«Una inteligencia superior no puede dejar de ser, por lo menos, provocada por la búsqueda de la Verdad». Y por tanto tampoco Napoleón Bonaparte, militar y político genial, no podía dejar de plantearse las «grandes preguntas» para llegar a conocer a Dios.
En los seis años de exilio en la isla de Santa Elena, Napoleón releyó su propia existencia, y, en largas conversaciones con los oficiales que se habían quedado junto a él, se abrió y habló de su propia fe, del deseo de la Misa, de la confesión y de Dios, sosteniendo que «todo proclama su existencia».
«La inquietud del hombre», afirmaba, «es tal que sólo puede aplacarla el misterio maravilloso del cristianismo» (Il Sole 24 Ore, 17 noviembre).
Las conversaciones de Santa Elena se publicaron en Francia en 1840 escritas por Robert-Antoine de Beauterne, que había trabajado en documentos y declaraciones de testigos. La obra, titulada Sentiment de Napoléon sur le cristianisme, tuvo un inmediato éxito y se reimprimió varias veces.
Las páginas han sido ahora publicadas en Italia en un solo volumen, con prólogo del cardenal Giacomo Biffi.
Los diálogos mantenidos con el escéptico general Bertrand demuestran que, después de una vida en la que no faltaron enfrentamientos con la Iglesia, con «centralismo estatal y burocrático, códigos civiles ‘laicos’, depredaciones», Napoleón murió en la religión católica apostólica romana «perfectamente consciente de su elección», «con los sacramentos y debidamente confesado» (La Nuova Bussola Quotidiana, 26 noviembre).
Impresiona la lucidez de sus razonamientos, de los que surge un insospechado conocimiento de todas las demás religiones, incluyendo las antiguas.

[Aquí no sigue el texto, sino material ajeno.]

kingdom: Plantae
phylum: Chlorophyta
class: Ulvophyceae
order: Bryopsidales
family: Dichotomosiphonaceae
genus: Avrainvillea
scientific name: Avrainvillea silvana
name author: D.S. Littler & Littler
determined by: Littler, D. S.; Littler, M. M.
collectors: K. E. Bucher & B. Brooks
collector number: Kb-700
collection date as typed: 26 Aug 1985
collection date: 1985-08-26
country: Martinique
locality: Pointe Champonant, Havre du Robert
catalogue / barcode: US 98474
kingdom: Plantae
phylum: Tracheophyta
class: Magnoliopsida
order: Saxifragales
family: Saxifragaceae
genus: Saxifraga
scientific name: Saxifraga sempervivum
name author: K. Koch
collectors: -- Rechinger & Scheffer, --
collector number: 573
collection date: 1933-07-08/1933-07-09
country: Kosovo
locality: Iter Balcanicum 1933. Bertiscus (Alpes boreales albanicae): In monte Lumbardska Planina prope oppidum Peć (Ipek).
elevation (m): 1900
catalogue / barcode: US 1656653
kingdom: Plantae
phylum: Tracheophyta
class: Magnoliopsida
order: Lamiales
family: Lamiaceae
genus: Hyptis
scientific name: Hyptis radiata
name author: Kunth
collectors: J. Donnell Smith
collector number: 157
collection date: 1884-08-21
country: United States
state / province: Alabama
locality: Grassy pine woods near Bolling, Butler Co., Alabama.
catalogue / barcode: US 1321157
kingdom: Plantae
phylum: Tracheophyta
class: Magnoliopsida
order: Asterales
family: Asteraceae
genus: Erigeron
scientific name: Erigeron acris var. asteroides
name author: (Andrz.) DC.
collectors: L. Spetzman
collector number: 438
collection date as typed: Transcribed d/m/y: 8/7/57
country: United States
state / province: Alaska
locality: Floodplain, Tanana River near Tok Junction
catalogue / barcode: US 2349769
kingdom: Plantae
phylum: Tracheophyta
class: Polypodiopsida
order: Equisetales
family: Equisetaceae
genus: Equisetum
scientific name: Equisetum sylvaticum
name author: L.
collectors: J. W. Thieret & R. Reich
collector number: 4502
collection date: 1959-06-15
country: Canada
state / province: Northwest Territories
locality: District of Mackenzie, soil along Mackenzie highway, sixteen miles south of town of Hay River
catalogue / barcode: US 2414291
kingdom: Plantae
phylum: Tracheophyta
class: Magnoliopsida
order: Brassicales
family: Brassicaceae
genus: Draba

A un Bertrand que se sorprendía de su religiosidad, y que como buen positivista le propinaba “la acostumbrada cantinela de Cristo como ‘gran hombre’ comparable con Alejandro Magno, César y Mahoma”, Napoleón respondía:
«Yo conozco a los hombres y le digo que Cristo no era un hombre. Los espíritus superficiales ven una semejanza entre Cristo y los fundadores de imperios, los conquistadores y las divinidades de otras religiones. Esta semejanza no existe: entre el cristianismo y cualquier otra religión hay una distancia infinita».
«Usted, general Bertrand, habla de Confucio, Zoroastro, Júpiter y Mahoma. Y sin embargo, la diferencia entre ellos y Cristo es que todo lo que tiene que ver con Cristo muestra la naturaleza divina, mientras que todo lo que tiene que ver a todos los demás muestra la naturaleza terrena», añadía.
«Los pueblos pasan, los tronos se derrumban, pero la Iglesia permanece. Entonces, ¿cuál es la fuerza que mantiene en pie esta Iglesia asaltada por el océano furioso de la cólera y del desprecio del mundo?» preguntaba Napoleón.
«No hay via intermedia – concluía –: o Cristo es un impostor, o es Dios».